The size of this beetle can vary, and it tends to be between one or two inches, or 25-45 millimeters long.

It has a long, thin body and a hard carapace. Some of the adults in the tropical regions also glow in the dark like the wireworms.

The wireworm larvae are flat and slow-moving, growing from 15-40 millimeters in length.

The largest click beetles are found in the American southwest and also have some of the most prominent markings.

How long do Eastern-Eyed Click Beetles live?

These beetles have different lifespans depending on where they live. Those in cold climates can live up to 3 or 4 years, while those in warmer areas may live as few as 2 or 1.

Click Beetle Larvae - Wireworm

This is partly because the adults can bury themselves in the soil in colder climates over the winter months to emerge again in the spring. These beetles are able to hibernate under the snow and survive the long winter.

Life Cycle

These beetles lay their eggs in the soil. The grubs pupate underground or in rotting wood on the forest floor. They spend most of their lives in the larval stage (2-5 years).

Their adult stage usually lasts through the following summer and if they live in a cold climate, they may survive for one more year.

They have a full metamorphosis, meaning they start as eggs and pupate, changing from grubs into fully grown adults. This can take quite some time and also seems to depend upon the region where they are found.

Do Eastern-Eyed Click Beetles bite?

A Eastern-Eyed Click Beetle bite is unlikely and very rare. These beetles are harmless to humans and they don’t bite, unless you bother them a great deal.

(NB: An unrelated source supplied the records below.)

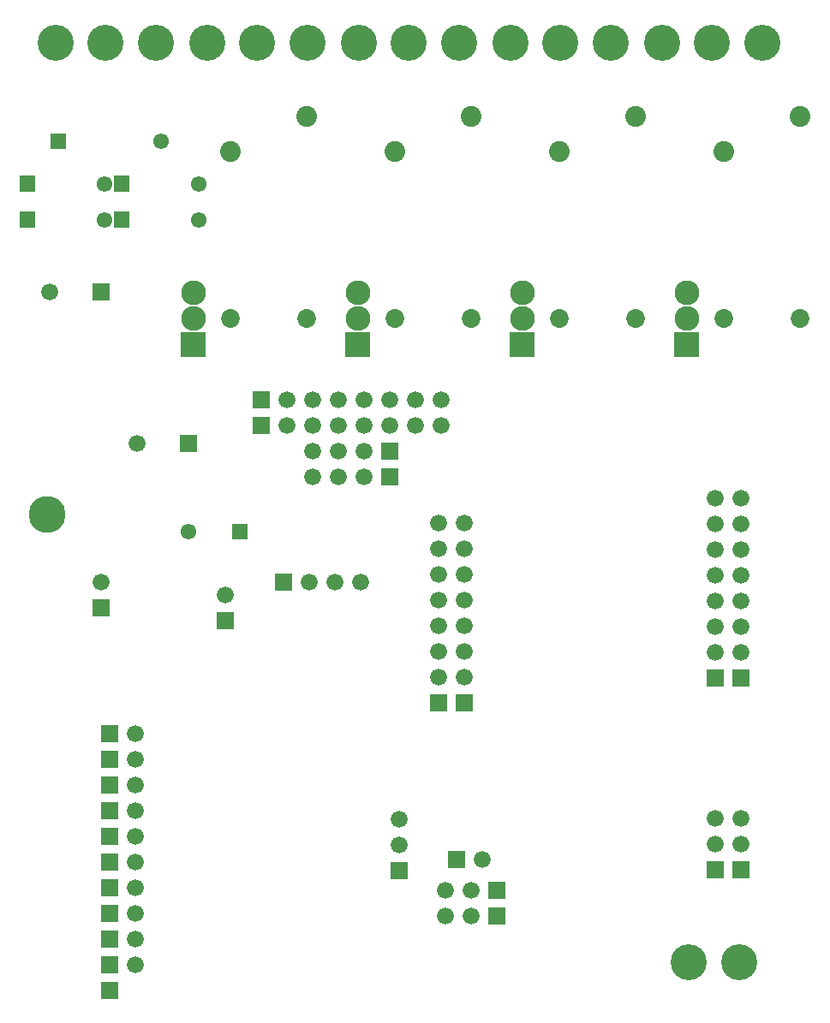
<source format=gbr>
G04 start of page 7 for group -4062 idx -4062 *
G04 Title: (unknown), soldermask *
G04 Creator: pcb 4.1.3 *
G04 CreationDate: Fri Aug 16 20:44:32 2019 UTC *
G04 For: leha *
G04 Format: Gerber/RS-274X *
G04 PCB-Dimensions (mil): 3149.61 3937.01 *
G04 PCB-Coordinate-Origin: lower left *
%MOIN*%
%FSLAX25Y25*%
%LNBOTTOMMASK*%
%ADD98C,0.1438*%
%ADD97C,0.0960*%
%ADD96C,0.0808*%
%ADD95C,0.0729*%
%ADD94C,0.0610*%
%ADD93C,0.1400*%
%ADD92C,0.0001*%
%ADD91C,0.0660*%
G54D91*X168000Y149701D03*
Y159701D03*
Y169701D03*
Y179701D03*
G54D92*G36*
X164700Y123001D02*Y116401D01*
X171300D01*
Y123001D01*
X164700D01*
G37*
G54D91*X168000Y129701D03*
Y139701D03*
Y189701D03*
X178000D03*
G54D92*G36*
X174700Y123001D02*Y116401D01*
X181300D01*
Y123001D01*
X174700D01*
G37*
G54D91*X178000Y129701D03*
Y139701D03*
Y149701D03*
Y159701D03*
Y169701D03*
Y179701D03*
G54D92*G36*
X272200Y132501D02*Y125901D01*
X278800D01*
Y132501D01*
X272200D01*
G37*
G54D91*X275500Y139201D03*
Y149201D03*
Y159201D03*
Y169201D03*
Y179201D03*
Y189201D03*
Y199201D03*
X285500D03*
G54D92*G36*
X282200Y132501D02*Y125901D01*
X288800D01*
Y132501D01*
X282200D01*
G37*
G54D91*X285500Y139201D03*
Y149201D03*
Y159201D03*
Y169201D03*
Y179201D03*
Y189201D03*
G54D92*G36*
X187200Y40001D02*Y33401D01*
X193800D01*
Y40001D01*
X187200D01*
G37*
G36*
Y50001D02*Y43401D01*
X193800D01*
Y50001D01*
X187200D01*
G37*
G54D91*X180500Y36701D03*
X170500D03*
G54D92*G36*
X171700Y62001D02*Y55401D01*
X178300D01*
Y62001D01*
X171700D01*
G37*
G54D91*X185000Y58701D03*
X180500Y46701D03*
X170500D03*
G54D93*X285000Y18701D03*
X265300D03*
G54D92*G36*
X272200Y58001D02*Y51401D01*
X278800D01*
Y58001D01*
X272200D01*
G37*
G54D91*X275500Y64701D03*
Y74701D03*
G54D92*G36*
X282200Y58001D02*Y51401D01*
X288800D01*
Y58001D01*
X282200D01*
G37*
G54D91*X285500Y64701D03*
Y74701D03*
G54D92*G36*
X104200Y170001D02*Y163401D01*
X110800D01*
Y170001D01*
X104200D01*
G37*
G54D91*X117500Y166701D03*
X127500D03*
X137500D03*
G54D92*G36*
X81700Y155001D02*Y148401D01*
X88300D01*
Y155001D01*
X81700D01*
G37*
G54D91*X85000Y161701D03*
G54D92*G36*
X87550Y189251D02*Y183151D01*
X93650D01*
Y189251D01*
X87550D01*
G37*
G36*
X33200Y160001D02*Y153401D01*
X39800D01*
Y160001D01*
X33200D01*
G37*
G36*
X36700Y111001D02*Y104401D01*
X43300D01*
Y111001D01*
X36700D01*
G37*
G54D91*X50000Y107701D03*
G54D92*G36*
X36700Y101001D02*Y94401D01*
X43300D01*
Y101001D01*
X36700D01*
G37*
G54D94*X70600Y186201D03*
G54D92*G36*
X36700Y41001D02*Y34401D01*
X43300D01*
Y41001D01*
X36700D01*
G37*
G54D91*X50000Y37701D03*
G54D92*G36*
X36700Y51001D02*Y44401D01*
X43300D01*
Y51001D01*
X36700D01*
G37*
G54D91*X50000Y47701D03*
Y97701D03*
Y87701D03*
Y77701D03*
Y67701D03*
Y57701D03*
G54D92*G36*
X36700Y91001D02*Y84401D01*
X43300D01*
Y91001D01*
X36700D01*
G37*
G36*
Y81001D02*Y74401D01*
X43300D01*
Y81001D01*
X36700D01*
G37*
G36*
Y71001D02*Y64401D01*
X43300D01*
Y71001D01*
X36700D01*
G37*
G36*
Y61001D02*Y54401D01*
X43300D01*
Y61001D01*
X36700D01*
G37*
G36*
Y31001D02*Y24401D01*
X43300D01*
Y31001D01*
X36700D01*
G37*
G54D91*X50000Y27701D03*
G54D92*G36*
X36700Y21001D02*Y14401D01*
X43300D01*
Y21001D01*
X36700D01*
G37*
G54D91*X50000Y17701D03*
G54D92*G36*
X36700Y11001D02*Y4401D01*
X43300D01*
Y11001D01*
X36700D01*
G37*
G36*
X145700Y211001D02*Y204401D01*
X152300D01*
Y211001D01*
X145700D01*
G37*
G54D91*X139000Y207701D03*
G54D92*G36*
X145700Y221001D02*Y214401D01*
X152300D01*
Y221001D01*
X145700D01*
G37*
G54D91*X139000Y217701D03*
X129000Y207701D03*
X119000D03*
X129000Y217701D03*
X119000D03*
G54D92*G36*
X149200Y57501D02*Y50901D01*
X155800D01*
Y57501D01*
X149200D01*
G37*
G54D91*X152500Y64201D03*
Y74201D03*
X149000Y227701D03*
X159000D03*
X169000D03*
G54D92*G36*
X95700Y231001D02*Y224401D01*
X102300D01*
Y231001D01*
X95700D01*
G37*
G54D91*X109000Y227701D03*
G54D92*G36*
X95700Y241001D02*Y234401D01*
X102300D01*
Y241001D01*
X95700D01*
G37*
G54D91*X109000Y237701D03*
X119000Y227701D03*
X129000D03*
X139000D03*
X119000Y237701D03*
G54D95*X116500Y269201D03*
G54D91*X129000Y237701D03*
X36500Y166701D03*
G54D92*G36*
X67200Y224001D02*Y217401D01*
X73800D01*
Y224001D01*
X67200D01*
G37*
G54D93*X78000Y376701D03*
X97400D03*
X116800D03*
X137000D03*
X156400D03*
X175800D03*
G54D96*X150972Y334161D03*
X180500Y347941D03*
G54D94*X74500Y307701D03*
G54D96*X86972Y334161D03*
X116500Y347941D03*
G54D94*X74500Y321701D03*
G54D93*X196000Y376701D03*
X215400D03*
X234800D03*
X255000D03*
X274400D03*
X293800D03*
G54D95*X278972Y269201D03*
X308500D03*
G54D96*X278972Y334161D03*
X214972D03*
X308500Y347941D03*
X244500D03*
G54D95*X214972Y269201D03*
X244500D03*
G54D92*G36*
X259700Y264001D02*Y254401D01*
X269300D01*
Y264001D01*
X259700D01*
G37*
G54D97*X264500Y269201D03*
Y279201D03*
G54D91*X139000Y237701D03*
G54D92*G36*
X131700Y264001D02*Y254401D01*
X141300D01*
Y264001D01*
X131700D01*
G37*
G54D97*X136500Y269201D03*
Y279201D03*
G54D95*X150972Y269201D03*
G54D91*X149000Y237701D03*
X159000D03*
X169000D03*
G54D95*X180500Y269201D03*
G54D92*G36*
X195700Y264001D02*Y254401D01*
X205300D01*
Y264001D01*
X195700D01*
G37*
G54D97*X200500Y269201D03*
Y279201D03*
G54D91*X50500Y220701D03*
G54D93*X57800Y376701D03*
G54D94*X60000Y338201D03*
G54D92*G36*
X41450Y310751D02*Y304651D01*
X47550D01*
Y310751D01*
X41450D01*
G37*
G36*
X4950Y324751D02*Y318651D01*
X11050D01*
Y324751D01*
X4950D01*
G37*
G36*
Y310751D02*Y304651D01*
X11050D01*
Y310751D01*
X4950D01*
G37*
G54D94*X38000Y307701D03*
G54D92*G36*
X41450Y324751D02*Y318651D01*
X47550D01*
Y324751D01*
X41450D01*
G37*
G36*
X67700Y264001D02*Y254401D01*
X77300D01*
Y264001D01*
X67700D01*
G37*
G54D97*X72500Y269201D03*
Y279201D03*
G54D95*X86972Y269201D03*
G54D93*X19000Y376701D03*
X38400D03*
G54D92*G36*
X33200Y283001D02*Y276401D01*
X39800D01*
Y283001D01*
X33200D01*
G37*
G54D91*X16500Y279701D03*
G54D92*G36*
X16950Y341251D02*Y335151D01*
X23050D01*
Y341251D01*
X16950D01*
G37*
G54D94*X38000Y321701D03*
G54D98*X15748Y192795D03*
M02*

</source>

The larvae, on the other hand, have strong jaws and probably should not be handled. The adults are attracted to light, so it is possible to find a click beetle in the house after leaving a door open on a warm summer evening.

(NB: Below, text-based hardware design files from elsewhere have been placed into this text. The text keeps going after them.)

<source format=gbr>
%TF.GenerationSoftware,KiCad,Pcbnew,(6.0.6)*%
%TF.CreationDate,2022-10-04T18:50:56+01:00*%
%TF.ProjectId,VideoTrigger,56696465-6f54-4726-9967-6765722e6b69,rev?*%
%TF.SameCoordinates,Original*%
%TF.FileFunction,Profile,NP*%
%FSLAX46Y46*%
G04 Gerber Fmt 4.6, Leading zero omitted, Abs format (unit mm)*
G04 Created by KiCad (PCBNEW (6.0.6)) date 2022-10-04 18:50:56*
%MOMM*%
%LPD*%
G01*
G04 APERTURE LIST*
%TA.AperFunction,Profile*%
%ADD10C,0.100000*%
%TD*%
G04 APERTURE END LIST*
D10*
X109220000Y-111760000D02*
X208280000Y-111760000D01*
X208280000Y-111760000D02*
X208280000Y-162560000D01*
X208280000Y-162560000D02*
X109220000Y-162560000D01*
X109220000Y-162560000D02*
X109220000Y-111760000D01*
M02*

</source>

Sometimes these beetles are seen as a problem pest due to their attraction to light, but it is possible to deter them with improved screening methods and the judicious use of bug spray.

Some people wonder, is the glowing click beetle toxic? No, but its young can bite. It’s also extremely rare to encounter a glowing click beetle outside of the tropics.

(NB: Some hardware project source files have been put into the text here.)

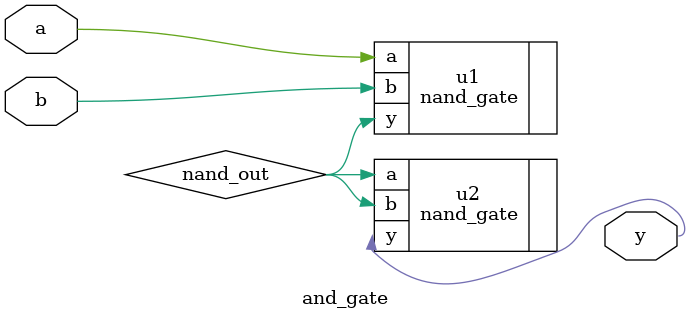
<source format=v>
`default_nettype none
module and_gate(
    input wire a,
    input wire b,
    output wire y
);
    wire nand_out;
    nand_gate u1 (.a(a), .b(b), .y(nand_out));
    nand_gate u2 (.a(nand_out), .b(nand_out), .y(y));
endmodule

</source>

A glowing click beetle is one of nature’s most incredible sights, because we don’t often encounter bioluminescent creatures in our everyday lives.

Natural Enemies

This beetle has a wide variety of predators, including the usual suspects. Birds, moles, bats, lizards and spiders are among their natural enemies.

Their slippery bodies usually mean that predators are left without a meal. Humans also tend to kill them because they are considered pests in many parts of the world, and dislike what is often considered a click beetle infestation.

The Southwestern-Eyed click beetle is particularly unpopular due to its size and many people try to find different ways to eradicate them. For the most part, these are not the infesting type of insect so it is unlikely that anyone will be able to fully eliminate them.

Their natural habitat is the outdoors and the forest floor, so it’s also unlikely that you will find yourself the victim of a click beetle infestation. Instead, these insects are a natural part of the deciduous forest environment and are rarely seen apart from when they are attracted by artificial light.

The Eastern-Eyed Click Beetle may look scary at first glance, but it is mostly harmless. Those who consider the glowing click beetle toxic are misinformed. A click beetle bite is incredibly rare.

However, click beetle larvae tends to be more of a pest than the adult variety, and is more likely to bite. It’s unlikely that you will come in contact with this insect in grub form unless you go looking for it, so there is not much risk of being bitten regardless of the form in which you may encounter a click beetle.

If you find yourself meeting a black click beetle over the summer, you can say you found a click beetle in the house and then put it outside without fear. They are a part of the ecosystem and a frequent visitor in the summer months.

Its fascinating click and jump makes it one of the most interesting insects commonly found in your own backyard.